PROBLEM A:
Copy the preprint page, starting at the words "Preprint Article Version" and stopping after "2019 (10:25:50 CEST)", and swap "District" for "Village" throughout that span.
PROBLEM B:
According to the preprint page, on what date was Version 1 received?

QUOTED PASSAGE:
┌──

Preprint Article Version 1 This version is not peer-reviewed

Reducing Computational Load for Mixed Integer Linear Programming: An Example for a District and an Island Energy System

Version 1 : Received: 8 May 2019 / Approved: 10 May 2019 / Online: 10 May 2019 (10:25:50 CEST)

How to cite: Kannengießer, T.; Hoffmann, M.; Kotzur, L.; Stenzel, P.; Markewitz, P.; Schütz, F.; Peters, K.; Nykamp, S.; Stolten, D.; Robinius, M. Reducing Computational Load for Mixed Integer Linear Programming: An Example for a District and an Island Energy System. Preprints 2019, 2019050116 (doi: 10.20944/preprints201905.0116.v1). Kannengießer, T.; Hoffmann, M.; Kotzur, L.; Stenzel, P.; Markewitz, P.; Schütz, F.; Peters, K.; Nykamp, S.; Stolten, D.; Robinius, M. Reducing Computational Load for Mixed Integer Linear Programming: An Example for a District and an Island Energy System. Preprints 2019, 2019050116 (doi: 10.20944/preprints201905.0116.v1).

└──

RAW RECORDS:
┌──

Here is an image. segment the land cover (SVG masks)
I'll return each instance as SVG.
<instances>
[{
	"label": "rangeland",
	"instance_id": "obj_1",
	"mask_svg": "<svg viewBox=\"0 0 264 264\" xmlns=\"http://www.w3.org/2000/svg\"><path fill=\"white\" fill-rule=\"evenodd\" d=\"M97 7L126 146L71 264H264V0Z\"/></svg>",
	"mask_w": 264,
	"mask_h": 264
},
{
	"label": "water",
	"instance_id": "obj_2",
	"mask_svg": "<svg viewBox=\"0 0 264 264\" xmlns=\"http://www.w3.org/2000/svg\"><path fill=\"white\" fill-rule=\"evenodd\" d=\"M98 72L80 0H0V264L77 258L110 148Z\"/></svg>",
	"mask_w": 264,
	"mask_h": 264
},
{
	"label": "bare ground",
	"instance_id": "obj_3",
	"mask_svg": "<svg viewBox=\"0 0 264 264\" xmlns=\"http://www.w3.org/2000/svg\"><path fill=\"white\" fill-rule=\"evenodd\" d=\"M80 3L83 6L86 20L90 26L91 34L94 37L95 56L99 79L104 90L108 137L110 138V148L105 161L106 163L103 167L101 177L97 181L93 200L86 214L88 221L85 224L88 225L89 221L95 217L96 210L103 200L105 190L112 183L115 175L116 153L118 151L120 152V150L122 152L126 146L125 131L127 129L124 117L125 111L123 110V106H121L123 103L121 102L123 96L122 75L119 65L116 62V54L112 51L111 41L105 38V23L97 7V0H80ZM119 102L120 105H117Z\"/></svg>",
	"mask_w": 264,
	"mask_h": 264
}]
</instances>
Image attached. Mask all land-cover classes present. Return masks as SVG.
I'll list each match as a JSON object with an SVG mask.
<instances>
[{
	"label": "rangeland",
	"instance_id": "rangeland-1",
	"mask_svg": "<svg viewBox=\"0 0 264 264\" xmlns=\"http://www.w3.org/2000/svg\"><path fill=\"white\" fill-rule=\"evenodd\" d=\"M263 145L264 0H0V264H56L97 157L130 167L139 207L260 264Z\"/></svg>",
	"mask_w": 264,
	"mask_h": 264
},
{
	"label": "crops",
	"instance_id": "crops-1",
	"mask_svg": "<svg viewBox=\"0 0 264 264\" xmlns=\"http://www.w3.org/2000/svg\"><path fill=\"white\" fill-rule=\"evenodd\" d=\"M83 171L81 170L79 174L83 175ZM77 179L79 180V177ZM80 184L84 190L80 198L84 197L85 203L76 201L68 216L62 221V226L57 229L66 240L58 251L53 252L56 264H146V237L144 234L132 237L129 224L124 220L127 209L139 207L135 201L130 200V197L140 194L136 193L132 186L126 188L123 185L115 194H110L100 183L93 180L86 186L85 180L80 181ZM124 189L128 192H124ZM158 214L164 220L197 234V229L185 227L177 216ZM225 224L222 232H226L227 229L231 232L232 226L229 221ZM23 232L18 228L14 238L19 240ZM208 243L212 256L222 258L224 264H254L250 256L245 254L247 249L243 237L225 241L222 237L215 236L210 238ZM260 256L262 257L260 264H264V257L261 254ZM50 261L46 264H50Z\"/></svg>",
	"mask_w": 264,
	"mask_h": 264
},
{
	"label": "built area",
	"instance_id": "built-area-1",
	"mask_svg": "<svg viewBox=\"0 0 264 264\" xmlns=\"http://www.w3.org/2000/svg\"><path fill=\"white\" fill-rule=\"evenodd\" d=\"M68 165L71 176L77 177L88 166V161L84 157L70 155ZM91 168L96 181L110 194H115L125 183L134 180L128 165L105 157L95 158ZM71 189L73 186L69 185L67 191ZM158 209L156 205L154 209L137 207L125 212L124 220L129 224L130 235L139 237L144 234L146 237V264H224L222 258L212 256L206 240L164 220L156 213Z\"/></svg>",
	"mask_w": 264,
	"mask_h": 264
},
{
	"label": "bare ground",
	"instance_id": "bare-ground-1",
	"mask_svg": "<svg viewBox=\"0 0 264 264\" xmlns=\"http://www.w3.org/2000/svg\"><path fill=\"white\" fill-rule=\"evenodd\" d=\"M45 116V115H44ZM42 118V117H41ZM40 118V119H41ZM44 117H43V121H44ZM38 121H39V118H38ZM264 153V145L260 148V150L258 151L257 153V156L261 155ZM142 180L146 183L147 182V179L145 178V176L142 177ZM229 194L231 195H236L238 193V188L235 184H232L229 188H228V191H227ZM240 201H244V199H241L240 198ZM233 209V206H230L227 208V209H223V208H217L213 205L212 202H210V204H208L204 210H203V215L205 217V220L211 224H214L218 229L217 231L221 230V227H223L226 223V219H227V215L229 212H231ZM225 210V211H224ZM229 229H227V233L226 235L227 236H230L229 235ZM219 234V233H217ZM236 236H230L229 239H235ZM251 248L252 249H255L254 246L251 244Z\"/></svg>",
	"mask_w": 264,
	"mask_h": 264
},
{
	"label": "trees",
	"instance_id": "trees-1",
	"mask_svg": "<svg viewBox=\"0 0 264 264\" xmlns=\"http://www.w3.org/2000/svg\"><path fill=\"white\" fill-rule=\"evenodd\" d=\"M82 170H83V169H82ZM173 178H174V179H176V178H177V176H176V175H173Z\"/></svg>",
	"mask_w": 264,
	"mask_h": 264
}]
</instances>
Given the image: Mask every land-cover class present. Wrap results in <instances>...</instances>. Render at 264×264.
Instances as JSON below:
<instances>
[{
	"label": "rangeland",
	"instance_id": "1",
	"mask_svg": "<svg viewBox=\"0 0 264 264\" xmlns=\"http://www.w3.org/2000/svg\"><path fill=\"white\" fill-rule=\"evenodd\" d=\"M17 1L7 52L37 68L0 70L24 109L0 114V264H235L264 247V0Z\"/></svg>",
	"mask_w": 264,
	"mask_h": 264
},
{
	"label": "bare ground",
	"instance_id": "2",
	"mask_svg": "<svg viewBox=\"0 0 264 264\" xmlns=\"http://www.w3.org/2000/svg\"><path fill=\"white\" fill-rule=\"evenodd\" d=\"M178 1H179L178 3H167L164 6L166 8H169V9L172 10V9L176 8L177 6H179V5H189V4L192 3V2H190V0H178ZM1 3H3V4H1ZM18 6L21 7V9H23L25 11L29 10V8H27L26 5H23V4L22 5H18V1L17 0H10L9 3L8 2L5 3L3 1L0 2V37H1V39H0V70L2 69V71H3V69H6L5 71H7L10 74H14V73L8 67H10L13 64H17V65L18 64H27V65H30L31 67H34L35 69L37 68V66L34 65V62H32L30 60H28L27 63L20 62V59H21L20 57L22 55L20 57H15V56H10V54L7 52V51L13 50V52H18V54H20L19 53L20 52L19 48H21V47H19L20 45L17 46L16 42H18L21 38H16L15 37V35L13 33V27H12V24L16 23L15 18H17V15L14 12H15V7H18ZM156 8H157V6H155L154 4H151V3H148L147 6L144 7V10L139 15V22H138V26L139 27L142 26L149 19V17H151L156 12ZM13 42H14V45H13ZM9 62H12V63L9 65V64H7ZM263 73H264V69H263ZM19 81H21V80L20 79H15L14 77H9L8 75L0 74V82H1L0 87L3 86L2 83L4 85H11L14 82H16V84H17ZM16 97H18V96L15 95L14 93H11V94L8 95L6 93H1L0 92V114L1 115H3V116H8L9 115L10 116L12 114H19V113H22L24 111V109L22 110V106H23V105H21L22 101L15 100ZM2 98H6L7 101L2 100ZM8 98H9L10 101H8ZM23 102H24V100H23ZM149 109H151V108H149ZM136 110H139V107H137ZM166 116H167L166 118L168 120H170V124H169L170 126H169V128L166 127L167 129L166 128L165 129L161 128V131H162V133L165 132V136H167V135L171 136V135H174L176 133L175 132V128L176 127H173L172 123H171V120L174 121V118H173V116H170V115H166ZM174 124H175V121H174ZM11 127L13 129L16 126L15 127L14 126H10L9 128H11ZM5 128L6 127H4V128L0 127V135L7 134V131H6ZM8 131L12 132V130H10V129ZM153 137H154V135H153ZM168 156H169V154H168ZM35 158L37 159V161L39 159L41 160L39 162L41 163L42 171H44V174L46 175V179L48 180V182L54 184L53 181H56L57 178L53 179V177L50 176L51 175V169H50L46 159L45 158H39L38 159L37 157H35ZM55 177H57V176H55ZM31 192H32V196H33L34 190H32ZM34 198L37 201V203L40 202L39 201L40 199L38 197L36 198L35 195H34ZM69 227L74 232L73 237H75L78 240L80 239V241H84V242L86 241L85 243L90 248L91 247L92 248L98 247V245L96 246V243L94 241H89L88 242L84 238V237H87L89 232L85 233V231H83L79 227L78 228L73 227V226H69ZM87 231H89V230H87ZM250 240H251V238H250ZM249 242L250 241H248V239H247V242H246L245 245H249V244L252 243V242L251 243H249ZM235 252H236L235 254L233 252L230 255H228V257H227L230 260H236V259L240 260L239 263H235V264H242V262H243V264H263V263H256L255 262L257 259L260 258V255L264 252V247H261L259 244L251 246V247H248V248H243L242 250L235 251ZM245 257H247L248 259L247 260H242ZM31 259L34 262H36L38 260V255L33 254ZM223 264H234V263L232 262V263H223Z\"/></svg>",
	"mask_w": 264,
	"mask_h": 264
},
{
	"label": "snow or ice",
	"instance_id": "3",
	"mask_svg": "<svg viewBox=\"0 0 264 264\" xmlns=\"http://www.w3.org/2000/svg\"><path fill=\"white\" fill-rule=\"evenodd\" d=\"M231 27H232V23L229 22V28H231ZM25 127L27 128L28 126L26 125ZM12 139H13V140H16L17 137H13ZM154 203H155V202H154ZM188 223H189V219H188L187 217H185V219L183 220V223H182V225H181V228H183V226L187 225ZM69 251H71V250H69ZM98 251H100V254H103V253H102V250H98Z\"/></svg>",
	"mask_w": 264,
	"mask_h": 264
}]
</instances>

└──

RESPONSE A:
Preprint Article Version 1 This version is not peer-reviewed

Reducing Computational Load for Mixed Integer Linear Programming: An Example for a Village and an Island Energy System

Version 1 : Received: 8 May 2019 / Approved: 10 May 2019 / Online: 10 May 2019 (10:25:50 CEST)

RESPONSE B:
8 May 2019